А когда-то все это помещалось в трех комнатах на Потылихе. Книги никогда не собирались по принципу «собраний сочинений», книги собирались всю жизнь по мыслям. Поэтому они соседствовали на полках в весьма неожиданных сочетаниях.
Эйзенштейн извлекал шутку из всего, и, например, Гегель стоял у него на полке вверх ногами, иллюстрируя мысль, что Маркс поставил его с головы на ноги. Были в библиотеке Эйзенштейна 2 стены, одну из которых он показывал охотно, другую редко, за шуткой и улыбкой скрывая некоторую долю смущения. На первой стене на полках стояли книги с дарственными надписями авторов. Здесь были автографы Цвейга и Шоу, Барбюса и Роллана, Моэма и Пристли, ОКейси и Драйзера, Синклера и Маяковского, Горького и Эйнштейна, Маннов и Фейхтвангера, Хемингуэя и Эренбурга и т. д. и т. д.
На полках второй стены были книги о самом Эйзенштейне. И это тоже поражало, потому что по корешкам можно было видеть, что, начиная с языка хинди и кончая китайским и японским, не было языка, на котором не было бы написано книг о творчестве самого выдающегося режиссера планеты. Правда, книг на русском языке было маловато: одна или две.
Мир уже тогда понял всю революционность эйзенштейновского творчества, всю мощь его теоретического дара; мир уже тогда понимал, что на свет появился человек, которого впоследствии не слишком восторженные и не быстрые на слова люди назовут Леонардо да Винчи нашего времени, и это не поэтическое преувеличение.
В самом деле, Эйзенштейн знал математику и физику отнюдь не в пределах средней школы. Он был инженером и архитектором. Он знал музыку так, что Сергей Прокофьев находил интересными музыкальные дискуссии с Сергеем Михайловичем. Эйзенштейн знал физиологию так, что с ним советовались ученые-физиологи, такие величины, как Орбели и Раппопорт. Эйзенштейн знал множество языков, мне лично казалось, что он знает все языки, начиная с английского и кончая японским и бушменским. Но я твердо знаю, что немецкий, английский и французский он знал в совершенстве. Он не только говорил и писал на них, но и думал. Когда он писал ту или иную работу, то английские фразы чередовались с русскими, русские с немецкими, немецкие с французскими. Он писал на том языке, который позволил ему наиболее точно выразить мысль.

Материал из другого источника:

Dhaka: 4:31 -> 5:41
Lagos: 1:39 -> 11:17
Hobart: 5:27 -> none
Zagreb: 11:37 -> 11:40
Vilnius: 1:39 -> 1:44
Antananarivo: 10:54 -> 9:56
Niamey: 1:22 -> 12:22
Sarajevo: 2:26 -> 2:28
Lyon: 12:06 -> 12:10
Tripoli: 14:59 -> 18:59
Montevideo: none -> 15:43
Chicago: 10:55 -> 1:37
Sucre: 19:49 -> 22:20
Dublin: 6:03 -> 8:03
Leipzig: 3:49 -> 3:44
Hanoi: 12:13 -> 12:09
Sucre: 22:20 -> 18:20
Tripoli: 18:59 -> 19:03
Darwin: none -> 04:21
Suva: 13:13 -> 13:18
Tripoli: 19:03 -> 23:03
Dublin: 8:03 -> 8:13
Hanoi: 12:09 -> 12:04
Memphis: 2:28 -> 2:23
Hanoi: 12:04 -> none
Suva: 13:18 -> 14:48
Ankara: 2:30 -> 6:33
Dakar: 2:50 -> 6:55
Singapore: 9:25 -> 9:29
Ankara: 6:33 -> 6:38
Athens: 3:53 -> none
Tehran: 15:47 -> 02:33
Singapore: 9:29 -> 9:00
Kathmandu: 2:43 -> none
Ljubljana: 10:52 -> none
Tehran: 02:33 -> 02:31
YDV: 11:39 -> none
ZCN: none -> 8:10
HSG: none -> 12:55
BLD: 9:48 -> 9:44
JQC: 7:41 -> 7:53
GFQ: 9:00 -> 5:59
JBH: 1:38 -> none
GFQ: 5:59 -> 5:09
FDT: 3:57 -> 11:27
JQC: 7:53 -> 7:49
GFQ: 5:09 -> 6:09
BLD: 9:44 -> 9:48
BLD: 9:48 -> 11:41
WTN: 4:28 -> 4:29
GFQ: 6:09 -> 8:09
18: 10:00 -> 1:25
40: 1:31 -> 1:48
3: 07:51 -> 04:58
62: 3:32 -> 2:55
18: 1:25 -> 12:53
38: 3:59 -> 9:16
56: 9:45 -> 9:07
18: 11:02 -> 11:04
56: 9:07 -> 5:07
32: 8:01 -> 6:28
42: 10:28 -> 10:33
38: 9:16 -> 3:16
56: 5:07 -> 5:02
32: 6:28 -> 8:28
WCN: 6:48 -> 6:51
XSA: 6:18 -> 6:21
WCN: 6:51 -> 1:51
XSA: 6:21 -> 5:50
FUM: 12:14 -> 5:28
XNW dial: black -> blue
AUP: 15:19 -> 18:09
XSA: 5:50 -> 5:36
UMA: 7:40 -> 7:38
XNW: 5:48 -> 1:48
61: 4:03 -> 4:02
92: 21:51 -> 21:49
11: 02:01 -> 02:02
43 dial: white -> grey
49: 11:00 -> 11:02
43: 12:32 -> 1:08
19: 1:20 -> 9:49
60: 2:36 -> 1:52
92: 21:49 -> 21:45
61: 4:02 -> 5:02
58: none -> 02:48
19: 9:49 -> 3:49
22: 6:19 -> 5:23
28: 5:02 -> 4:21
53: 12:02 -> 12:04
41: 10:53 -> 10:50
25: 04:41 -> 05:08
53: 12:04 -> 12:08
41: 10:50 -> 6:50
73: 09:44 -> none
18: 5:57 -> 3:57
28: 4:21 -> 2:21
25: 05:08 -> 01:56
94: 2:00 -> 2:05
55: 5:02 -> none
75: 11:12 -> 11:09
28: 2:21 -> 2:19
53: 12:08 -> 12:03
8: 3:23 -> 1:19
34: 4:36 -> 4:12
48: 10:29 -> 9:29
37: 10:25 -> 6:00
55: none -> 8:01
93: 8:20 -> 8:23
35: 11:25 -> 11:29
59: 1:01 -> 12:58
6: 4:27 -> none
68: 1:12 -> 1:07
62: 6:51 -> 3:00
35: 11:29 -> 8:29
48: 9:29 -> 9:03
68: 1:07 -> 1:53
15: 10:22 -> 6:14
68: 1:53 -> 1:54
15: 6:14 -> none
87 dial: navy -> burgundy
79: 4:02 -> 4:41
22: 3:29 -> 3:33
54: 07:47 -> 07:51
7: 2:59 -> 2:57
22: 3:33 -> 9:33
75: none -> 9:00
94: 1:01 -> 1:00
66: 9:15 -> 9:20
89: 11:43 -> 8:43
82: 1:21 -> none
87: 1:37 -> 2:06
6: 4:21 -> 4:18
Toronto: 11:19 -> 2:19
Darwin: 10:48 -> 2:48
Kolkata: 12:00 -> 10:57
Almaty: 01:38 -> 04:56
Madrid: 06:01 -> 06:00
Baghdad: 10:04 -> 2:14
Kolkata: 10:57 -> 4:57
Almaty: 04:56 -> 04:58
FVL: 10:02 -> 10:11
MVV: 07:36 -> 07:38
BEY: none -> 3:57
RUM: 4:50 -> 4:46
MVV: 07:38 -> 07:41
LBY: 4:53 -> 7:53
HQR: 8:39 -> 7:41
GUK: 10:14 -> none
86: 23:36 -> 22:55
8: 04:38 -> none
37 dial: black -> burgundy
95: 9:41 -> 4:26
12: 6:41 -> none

Говоря однажды о языках, Эйзенштейн сказал:
Знаешь, философией или военным делом лучше всего заниматься на немецком языке; острить, высказывать парадоксы и говорить иронически лучше всего на английском; объясняться в любви, кокетничать и двусмысленно острить лучше всего по-французски. Он помолчал и, как вывод, добавил: Но и тем, и другим, и третьим можно заниматься на русском языке. Русский язык это всеобъемлющий язык, на котором можно выразить все.
Когда думаю о Пушкине, я всегда вспоминаю это высказывание Эйзенштейна. Зная множество языков, Эйзенштейн безмерно уважал русский, и, хотя он говорил по-английски на всех сленгах, он знал русский так, как дай бог знать его любому великому писателю земли русской.
Эйзенштейн рисовал как великий художник. Его выставка обошла теперь всю Европу. И многие страны добиваются, чтобы она была показана у них.
Эйзенштейн при своем небольшом росте и весьма заметной полноте двигался так, что мог не только рассказать, но и показать то или иное движение прима-балерине. Я никогда не забуду его занятия в балетном училище Большого театра, где он ставил в нашем присутствии танцы для дуэта Сусанны Звягиной и Кости Рихтера на музыку Бизе (Кармен и Хосе) и по сюжету «Свадьбы» Чехова (телеграфист Ять и Змеюкина). Он добивался полного совпадения мелодического рисунка и движений актеров, вызывая подчас неудовольствие балетмейстера, так как то, что показывал он, не укладывалось в каноны классического балета.